Assignment :: Do not include the pictures; repeat the rest of the data exactly.

Dataset entries ::
================

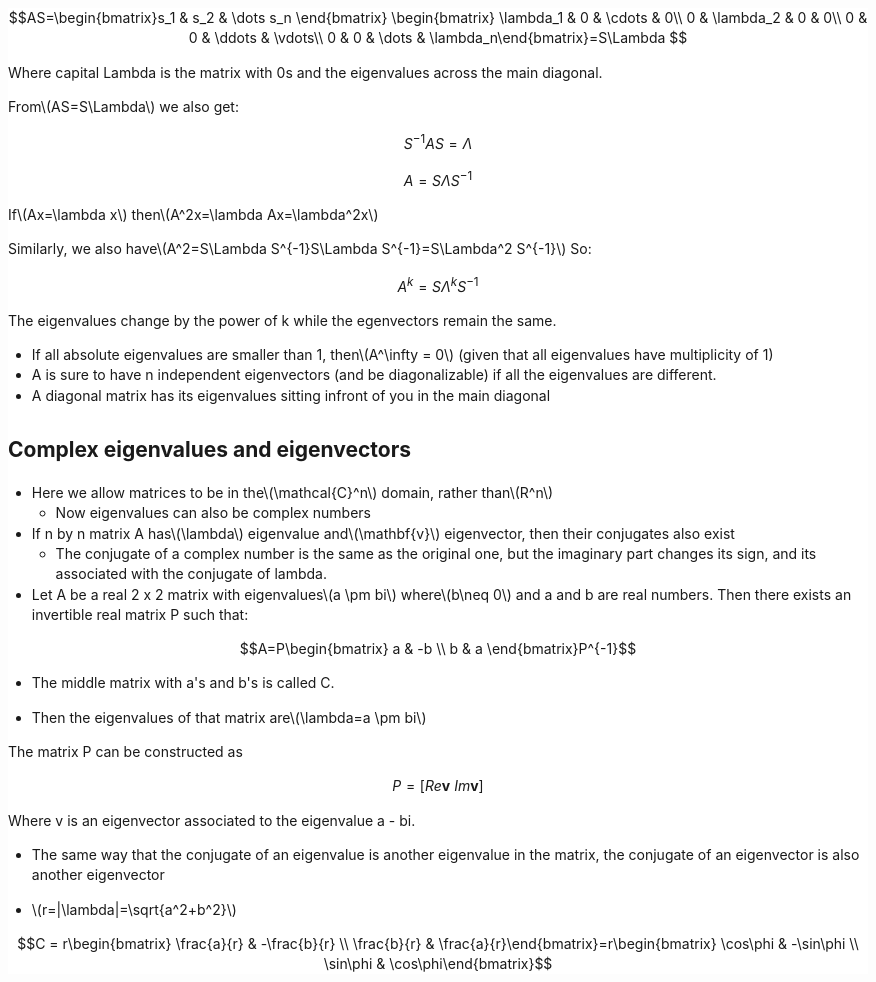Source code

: $$AS=\begin{bmatrix}s_1 & s_2 & \dots s_n \end{bmatrix}
\begin{bmatrix}
\lambda_1 & 0 & \cdots & 0\\
0 & \lambda_2 & 0 & 0\\
0 & 0 & \ddots & \vdots\\
0 & 0 & \dots & \lambda_n\end{bmatrix}=S\Lambda
$$

Where capital Lambda is the matrix with 0s and the eigenvalues across the main diagonal.

From\\(AS=S\Lambda\\) we also get:

$$S^{-1}AS=\Lambda$$

$$A=S\Lambda S^{-1}$$

If\\(Ax=\lambda x\\) then\\(A^2x=\lambda Ax=\lambda^2x\\)

Similarly, we also have\\(A^2=S\Lambda S^{-1}S\Lambda S^{-1}=S\Lambda^2 S^{-1}\\) So:

$$A^k=S\Lambda^k S^{-1}$$

The eigenvalues change by the power of k while the egenvectors remain the same.

* If all absolute eigenvalues are smaller than 1, then\\(A^\infty = 0\\) (given that all eigenvalues have multiplicity of 1)
* A is sure to have n independent eigenvectors (and be diagonalizable) if all the eigenvalues are different.
* A diagonal matrix has its eigenvalues sitting infront of you in the main diagonal

## Complex eigenvalues and eigenvectors
* Here we allow matrices to be in the\\(\mathcal{C}^n\\) domain, rather than\\(R^n\\)
  * Now eigenvalues can also be complex numbers
* If n by n matrix A has\\(\lambda\\) eigenvalue and\\(\mathbf{v}\\) eigenvector, then their conjugates also exist
  * The conjugate of a complex number is the same as the original one, but the imaginary part changes its sign, and its associated with the conjugate of lambda.
* Let A be a real 2 x 2 matrix with eigenvalues\\(a \pm bi\\) where\\(b\neq 0\\) and a and b are real numbers. Then there exists an invertible real matrix P such that:

$$A=P\begin{bmatrix} a & -b \\ b & a \end{bmatrix}P^{-1}$$

* The middle matrix with a's and b's is called C.

* Then the eigenvalues of that matrix are\\(\lambda=a \pm bi\\)

The matrix P can be constructed as

$$P=\left[ Re \mathbf{v} \ Im \mathbf{v} \right]$$

Where v is an eigenvector associated to the eigenvalue a - bi.
* The same way that the conjugate of an eigenvalue is another eigenvalue in the matrix, the conjugate of an eigenvector is also another eigenvector

* \\(r=\|\lambda\|=\sqrt{a^2+b^2}\\)

$$C = r\begin{bmatrix} \frac{a}{r} & -\frac{b}{r} \\ \frac{b}{r} & \frac{a}{r}\end{bmatrix}=r\begin{bmatrix} \cos\phi & -\sin\phi \\ \sin\phi & \cos\phi\end{bmatrix}$$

================

Task response ::
Source code

: $$AS=\begin{bmatrix}s_1 & s_2 & \dots s_n \end{bmatrix}
\begin{bmatrix}
\lambda_1 & 0 & \cdots & 0\\
0 & \lambda_2 & 0 & 0\\
0 & 0 & \ddots & \vdots\\
0 & 0 & \dots & \lambda_n\end{bmatrix}=S\Lambda
$$

Where capital Lambda is the matrix with 0s and the eigenvalues across the main diagonal.

From\\(AS=S\Lambda\\) we also get:

$$S^{-1}AS=\Lambda$$

$$A=S\Lambda S^{-1}$$

If\\(Ax=\lambda x\\) then\\(A^2x=\lambda Ax=\lambda^2x\\)

Similarly, we also have\\(A^2=S\Lambda S^{-1}S\Lambda S^{-1}=S\Lambda^2 S^{-1}\\) So:

$$A^k=S\Lambda^k S^{-1}$$

The eigenvalues change by the power of k while the egenvectors remain the same.

* If all absolute eigenvalues are smaller than 1, then\\(A^\infty = 0\\) (given that all eigenvalues have multiplicity of 1)
* A is sure to have n independent eigenvectors (and be diagonalizable) if all the eigenvalues are different.
* A diagonal matrix has its eigenvalues sitting infront of you in the main diagonal

## Complex eigenvalues and eigenvectors
* Here we allow matrices to be in the\\(\mathcal{C}^n\\) domain, rather than\\(R^n\\)
  * Now eigenvalues can also be complex numbers
* If n by n matrix A has\\(\lambda\\) eigenvalue and\\(\mathbf{v}\\) eigenvector, then their conjugates also exist
  * The conjugate of a complex number is the same as the original one, but the imaginary part changes its sign, and its associated with the conjugate of lambda.
* Let A be a real 2 x 2 matrix with eigenvalues\\(a \pm bi\\) where\\(b\neq 0\\) and a and b are real numbers. Then there exists an invertible real matrix P such that:

$$A=P\begin{bmatrix} a & -b \\ b & a \end{bmatrix}P^{-1}$$

* The middle matrix with a's and b's is called C.

* Then the eigenvalues of that matrix are\\(\lambda=a \pm bi\\)

The matrix P can be constructed as

$$P=\left[ Re \mathbf{v} \ Im \mathbf{v} \right]$$

Where v is an eigenvector associated to the eigenvalue a - bi.
* The same way that the conjugate of an eigenvalue is another eigenvalue in the matrix, the conjugate of an eigenvector is also another eigenvector

* \\(r=\|\lambda\|=\sqrt{a^2+b^2}\\)

$$C = r\begin{bmatrix} \frac{a}{r} & -\frac{b}{r} \\ \frac{b}{r} & \frac{a}{r}\end{bmatrix}=r\begin{bmatrix} \cos\phi & -\sin\phi \\ \sin\phi & \cos\phi\end{bmatrix}$$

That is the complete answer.